Preparing your cat for the vet

Your cat’s visit to the veterinarian:

 

The first step of getting your cat to its veterinary exam is getting them out of the house, which can sometimes be the most challenging. Cats are very sensitive to change, both in their environment and the more subtle changes of our own stress levels.

It’s best to get your cat accustomed to being inside a carrier to alleviate the stress of being in one for veterinary visits, and your stress of putting the cat in them. By leaving the carrier out in a familiar place at home and lining it with soft bedding they can inspect it and become used to it. Treats and toys placed inside can also entice them to enter the carrier. The carrier should be associated with positive experiences, not scary ones. If you see your cat sitting in or near the carrier, offer treats or play time depending on what they enjoy.

When your cat is still unwilling to go into the carrier, placing it in a small room with limited hiding places and calmly placing your cat inside it can help reduce stress. Don’t chase your cat into the carrier. Carrier’s that open from the top are preferable so that it is less traumatic then being shoved inside. That way you can cradle your cat in your arms, often in a blanket, and gently place them inside.

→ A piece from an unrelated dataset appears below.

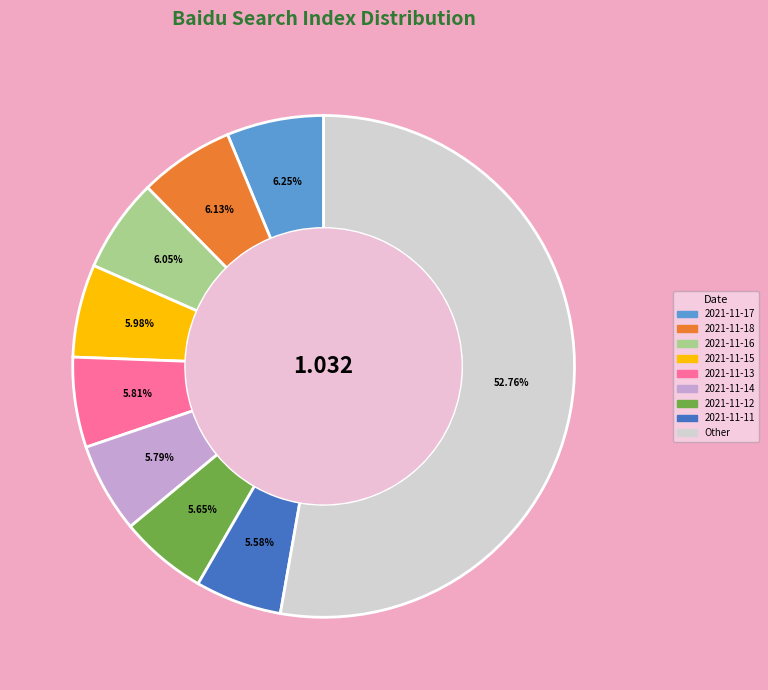

Does any single category account for the majority?

Yes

Most carrier’s will come apart to allow the cat to be set into the bottom and then put back together around them. You can also consider using feline pheromone sprays, such as Feliway, to help calm your cat during these stressful experiences.

 

Returning home:

 

Your cat may return home with a small bandage wrapped around their legs. This can generally be removed about half an hour after you return home as it is used as a pressure wrap for where blood was drawn.

If you have a multi-cat household a returning cat can have new smells on them that can create an aggressive response by the other cats. To help ease the returning cat back to their home environment sometimes it can be best to separate them to another room for a day or two. This way the cat can regain its home smells again and be accepted by the others more readily. Again, Feliway spray can help ease the tension for some cats as an additional reintroduction aid.

If possible, it can be beneficial to bring all household cats to the vet during your visit so that they will all smell the same to each other.

For both heading to the vet and coming home, always keep a calm, positive attitude. Doing so will show your cat that going to the vet isn’t the scary experience it’s thought to be. If we act stressed and worried, our pets will be stressed and worried as well.